MS TUCKER (3.54): I am pleased to rise in support of this matter of public importance. It is important for us to get on the record in this place our views about the tent embassy. That people allow themselves to be so offended or disturbed by a few people living in a camp site rather than in an expensive resource-intensive, middle-class house is a tremendous insight into the self-centredness of some comfortable Australians.
The real issues that face Australia in regard to indigenous people are significant. They are about who participates in this society, how people are valued, how we all ought to be proud of our identities. Aboriginal and Torres Strait Islander people are enormously underemployed, face significant health issues, have noticeably lower life expectancy, have substantially higher imprisonment rates and in some communities have well-recognised problems of violence and substance abuse. There is still racism in this country towards Aboriginal and Torres Strait Islander people. This is not a function of Aboriginality.

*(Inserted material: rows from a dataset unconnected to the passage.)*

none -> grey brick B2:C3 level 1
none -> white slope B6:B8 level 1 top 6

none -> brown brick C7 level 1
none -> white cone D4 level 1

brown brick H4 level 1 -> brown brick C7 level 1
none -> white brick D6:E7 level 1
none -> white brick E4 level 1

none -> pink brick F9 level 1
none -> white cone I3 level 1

These inequities reflect the relationship between indigenous societies and the dominant culture of Australia. These are inequities that have grown up and been exaggerated by everything that has happened over the past 200 years-the violent destruction of Aboriginal societies, the forced attempted assimilation of Aboriginal children into white society and their persecution and exploitation in the process.

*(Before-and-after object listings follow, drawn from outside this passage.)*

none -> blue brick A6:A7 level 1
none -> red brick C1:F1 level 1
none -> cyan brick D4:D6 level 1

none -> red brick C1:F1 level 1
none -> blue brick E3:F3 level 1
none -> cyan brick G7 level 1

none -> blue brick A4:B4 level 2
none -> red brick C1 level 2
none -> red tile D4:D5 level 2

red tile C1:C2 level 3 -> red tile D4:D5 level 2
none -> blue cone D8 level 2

We are talking about sovereignty, about Aboriginal land across the nation, about how important the indigenous history and culture of the country are to the identity we all share as Australians. These are very big issues on all fronts.
In that context then, for the minister for territories to direct the NCA to cut the power to the tent embassy and to have the portable toilet removed is extraordinarily petty. It is mean-spirited. It is an echo of the white Australia that we hoped was a thing of the past-an intolerant white Australia that is only prepared the see world through its own rubric.
Mr Humphries thinks the tent embassy is not visually appealing. He thinks it is not a vital part of the landscape. While any Aboriginal people have a different view-and there are many from all over Australia who do-then that embassy should be allowed to stay there.
Julie Tongs, a local Aboriginal person from the Aboriginal health service Winnunga Nimmityjah has expressed to my office her distress at comments by Christopher Peters, executive director of the Chamber of Commerce and Industry calling for the removal of the embassy because it is too messy. Ms Tongs advised us that Winnunga Nimmityjah is itself a product of the embassy. In 1988, when the Queen visited Australia and a lot of Aboriginal people came to protest, three women, including the late Olive Brown, set up a health clinic at the embassy. "That is where our roots are," she said. "The embassy," she said, "is a national symbol for everybody, not a particular group of people but the whole nation." The embassy needs to remain because, as she said, "You never know when we might be back there. We can't take anything for granted." That is a very sorry statement but a true one.